One striking feature of S. marcescens murine respiratory illness is the pulmonary hemorrhage, which is also observed in humans (16). It is generally assumed that alveolar hemorrhage results when infiltrating neutrophils disrupt the alveolar-capillary barrier, allowing extravasation of erythrocytes into the airways, and from neutrophil-released enzymes and reactive oxygen species (ROS) (39, 40). However, we observed that mice depleted of neutrophils showed a more pronounced pulmonary hemorrhage. This suggests that the hemorrhagic pathophysiology of S. marcescens pneumonia results from an S. marcescens process such as cytolysin production. In support of the latter hypothesis, mice infected with cytolysin-deficient mutants showed minimal to no hemorrhage. There is precedent for this notion in the literature, as ShlA has been shown to be cytotoxic for epithelial cells (24), and the streptococcal pore-forming toxin β hemolysin/cytolysin can also cause alveolar epithelial and endothelial cell injury (41, 42). Further examination of the S. marcescens ShlA cytolysin should determine how the organism uses this virulence factor to influence bacterial dissemination into the bloodstream. Importantly, our conclusions are limited by the fact that we did not include a complemented version of S. marcescens to rule out any inadvertent mutations introduced during the creation of the ΔshlA or ΔshlB mutant. While we made various attempts to create a complemented mutant to address this, we were unsuccessful.

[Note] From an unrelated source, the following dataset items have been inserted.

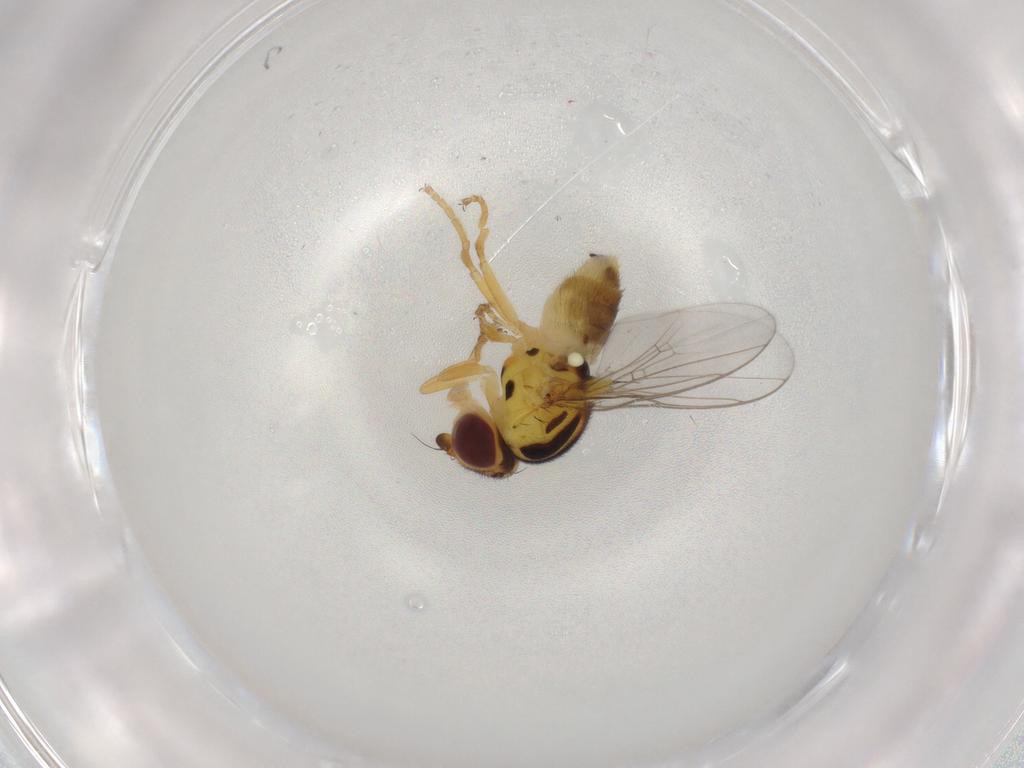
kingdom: Animalia
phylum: Arthropoda
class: Insecta
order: Diptera
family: Chloropidae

Patients in a state of neutropenia, for example, neonates, elderly people, or those with chronic granulomatous disease, are at serious risk for complications such as meningitis, myocarditis, osteomyelitis, pneumonia, and death from S. marcescens lung infections (16, 43–45). In support of a protective role for neutrophils, we observed high numbers of infiltrating neutrophils early after infection, and neutropenic mice were highly susceptible to otherwise nonfatal infection. During bacterial pneumonia, neutrophils kill the invading bacteria by phagocytosis and release of degradative enzymes and ROS (46). NETs are another critical antimicrobial defense mechanism employed by neutrophils (47). Our immunofluorescence analysis of lung sections from infected mice showed evidence of NET formation after 48 h. We speculate that NET production may be induced by the S. marcescens ShlA cytolysin, as the shlB and shlA cytolysin mutants failed to induce NETs. Support for this idea also comes from research showing that Mannheimia haemolytica, a bovine respiratory pathogen, produces a leukotoxin capable of triggering NET formation by bovine neutrophils (48).

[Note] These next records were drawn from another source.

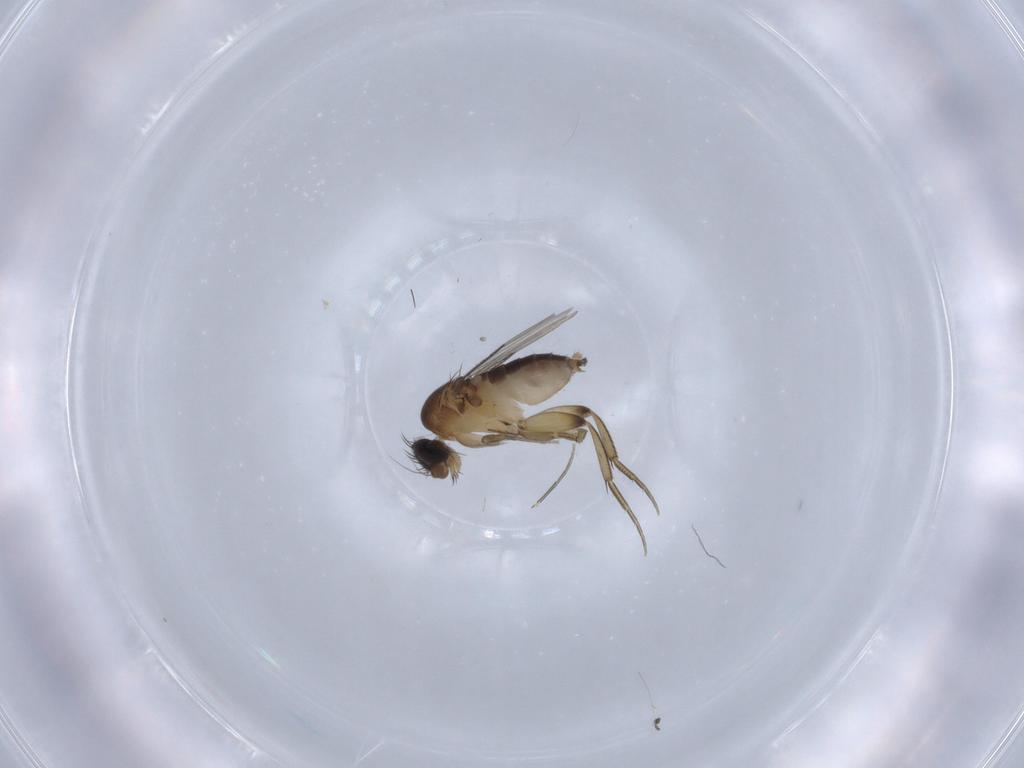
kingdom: Animalia
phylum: Arthropoda
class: Insecta
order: Diptera
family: Phoridae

Alveolar macrophages (AMs) compose 95% of the immune cell population in the airways and mediate innate responses to respiratory pathogens (49, 50). The depletion of AMs early after S. marcescens infection would thus prevent production of AM cytokines and leukotrienes, effectively allowing the bacteria to establish a foothold at a lower dose of infection, such as would occur in a hospital setting. In our model, we did detect proinflammatory cytokines at early time points postinfection, suggesting that nonmacrophage lung cells are capable of compensating for the absence of AMs. We suggest that epithelial cells are responsible for the observed early cytokine production and for triggering neutrophil recruitment, as epithelial cells can produce IL-8 in response to influenza virus and IL-6, IL-1α, IL-1β, and TNF-α in response to Haemophilus influenzae (51, 52). Ongoing studies are focused on elucidating the effects of S. marcescens on epithelial cell cytokine production.

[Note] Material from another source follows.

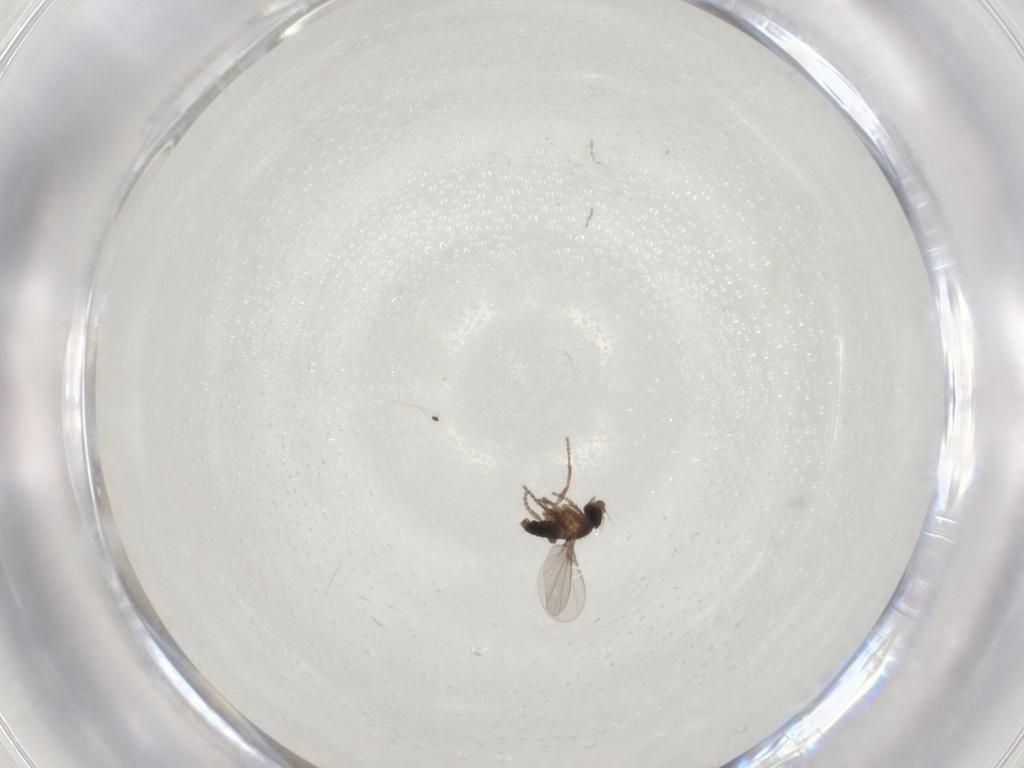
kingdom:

In conclusion, our results describe a murine model of S. marcescens nosocomial pneumonia that reproducibly mimics the human condition. Given the increasing frequency of antibiotic resistance in S. marcescens clinical isolates, especially against “last-resort” carbapenem antibiotics (11, 12, 53), there is an urgent need to identify novel prophylactic or therapeutic agents that are effective against nosocomial pneumonia. Our model offers a way to reproducibly model human S. marcescens pneumonia in a commonly used inbred mouse strain and is thus suitable for studies to search for lung-specific bacterial pathogenesis factors, new antibiotic/antimicrobials, and host responses during infection and recovery.